Etwa 80 Prozent der rund 60000 Bewohner von San Pablo leben Don José zufolge vom Kaffeeanbau. 87 Bauern haben sich zu einer Kooperative zusammengeschlossen, die dem nationalen Verband Fedecocagua angehört. Dieser vermarktet den Kaffee – Chef ist ein Schweizer. Pro Zentner Kaffee müsse man 750 Quetzal – umgerechnet rund 86 Euro – einnehmen, um über die Runden zu kommen, rechnet Don José vor. „Wir verkaufen im Moment für 650.“Nur weil der Verband etwas dazugebe, könnten viele überhaupt noch weitermachen.
Man halte sich an die von den USA und der EU geforderten BioStandards, erklärt Leonel Carmelo, technischer Berater von Fedecocagua in San Pablo.
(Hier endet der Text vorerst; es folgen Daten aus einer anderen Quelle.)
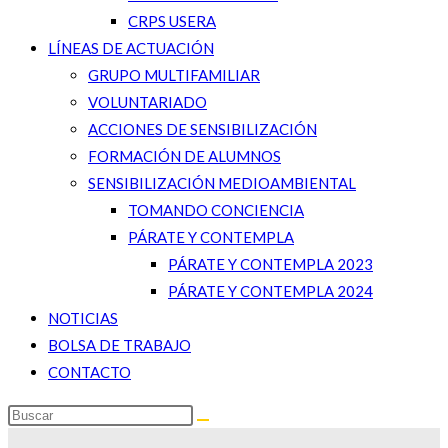
CRPS USERA
LÍNEAS DE ACTUACIÓN
GRUPO MULTIFAMILIAR
VOLUNTARIADO
ACCIONES DE SENSIBILIZACIÓN
FORMACIÓN DE ALUMNOS
SENSIBILIZACIÓN MEDIOAMBIENTAL
TOMANDO CONCIENCIA
PÁRATE Y CONTEMPLA
PÁRATE Y CONTEMPLA 2023
PÁRATE Y CONTEMPLA 2024
NOTICIAS
BOLSA DE TRABAJO
CONTACTO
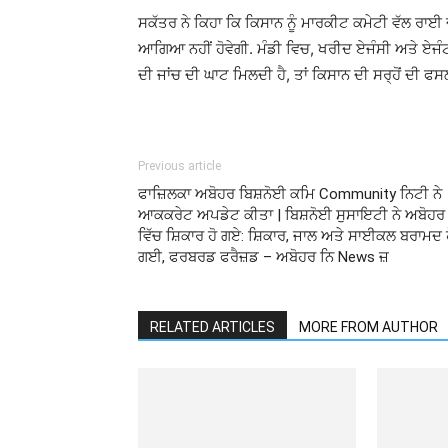
ਸਕੱਤਰ ਨੇ ਕਿਹਾ ਕਿ ਕਿਸਾਨ ਨੂੰ ਮਾਰਕੀਟ ਕਮੇਟੀ ਵੱਲ ਰਾ
ਆਗਿਆ ਨਹੀਂ ਹੋਵੇਗੀ. ਮੰਡੀ ਵਿਚ, ਖਰੀਦ ਏਜੰਸੀ ਅਤੇ ਏਜੰਟ
ਦੀ ਜਾਂਚ ਦੀ ਘਾਟ ਮਿਲਦੀ ਹੈ, ਤਾਂ ਕਿਸਾਨ ਦੀ ਸਰ੍ਹੋਂ ਦੀ 
Previous article
ਫਾਜ਼ਿਲਕਾ ਅਬੋਹਰ ਬਿਸ਼ਨੋਈ ਕਮਿ Community ਨਿਟੀ ਨੇ
ਆਕਕਰੇਟ ਅਪਡੇਟ ਕੀਤਾ | ਬਿਸ਼ਨੋਈ ਸੁਸਾਇਟੀ ਨੇ ਅਬੋਹਰ
ਵਿੱਚ ਸ਼ਿਕਾਰ ਹੋ ਗਏ: ਸ਼ਿਕਾਰ, ਜਾਲ ਅਤੇ ਸਾਈਕਲ ਬਰਾਮਦ 
ਗਈ, ਫਰਬਰਡ ਫਰੈਜ਼ਡ – ਅਬੋਹਰ ਨਿ News ਜ਼
RELATED ARTICLES
MORE FROM AUTHOR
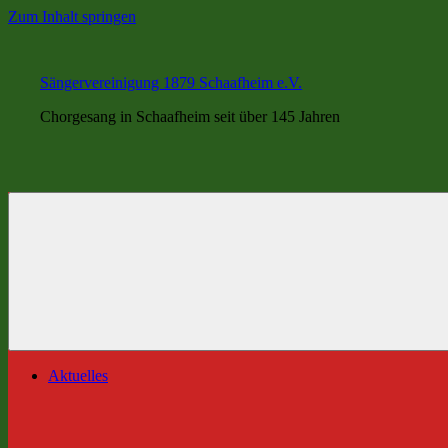
Zum Inhalt springen
Sängervereinigung 1879 Schaafheim e.V.
Chorgesang in Schaafheim seit über 145 Jahren
Aktuelles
Das werde aber nicht entsprechend vergütet. „Die Erzeuger fragen uns: Was bringt uns die Zufriedenheit, dass unsere Kunden ein chemiefreies Produkt konsumieren können, wenn wir Hunger leiden?“Die Bauern könnten es sich nicht leisten, ihren Arbeitern den gesetzlichen Mindestlohn von umgerechnet gut zehn Euro am Tag zu zahlen, sagt Carmelo. Um ihre Fairtrade-Zertifikate nicht zu verlieren, bezahlten sie nach Menge geernteter Kaffeekirschen statt pro Tag.
Das Geld reiche auch nicht mehr, um so oft zu düngen, neu anzupflanzen oder Unkraut zu beseitigen wie zuvor. Darunter werde auf längere Sicht die Qualität leiden, und für die Arbeiter gebe es weniger Jobs. „Weil sie auch sonst in der Umgebung nichts finden, wandern sie aus – in die Städte, nach Mexiko oder dahin, wo alle hin wollen: in die USA“, sagt Carmelo.
Die an Bauern gezahlten Preise reichten in vielen Fällen nicht aus, um die Produktionskosten zu decken, heißt es auch in einem Bericht der Internationalen Coffee Organization. Die Existenzgrundlagen von Kleinbauern seien ernsthaft beeinträchtigt.
„Multinationale Kaffeekonzerne zahlen Kaffeebauern zum Teil nur ein Viertel des im Internationalen Kaffeeabkommen von 1983 festgelegten Preises“, betont Fernando Morales-de la Cruz, Gründer der Initiative Café for Change. Die Europäische Union sei als größter Kaffee-Importeur der Welt der größte finanzielle Nutznießer des Elends in den Anbauregionen, meint er. Es bleiben harte Zeiten für Kaffee-Anbauer wie Don José.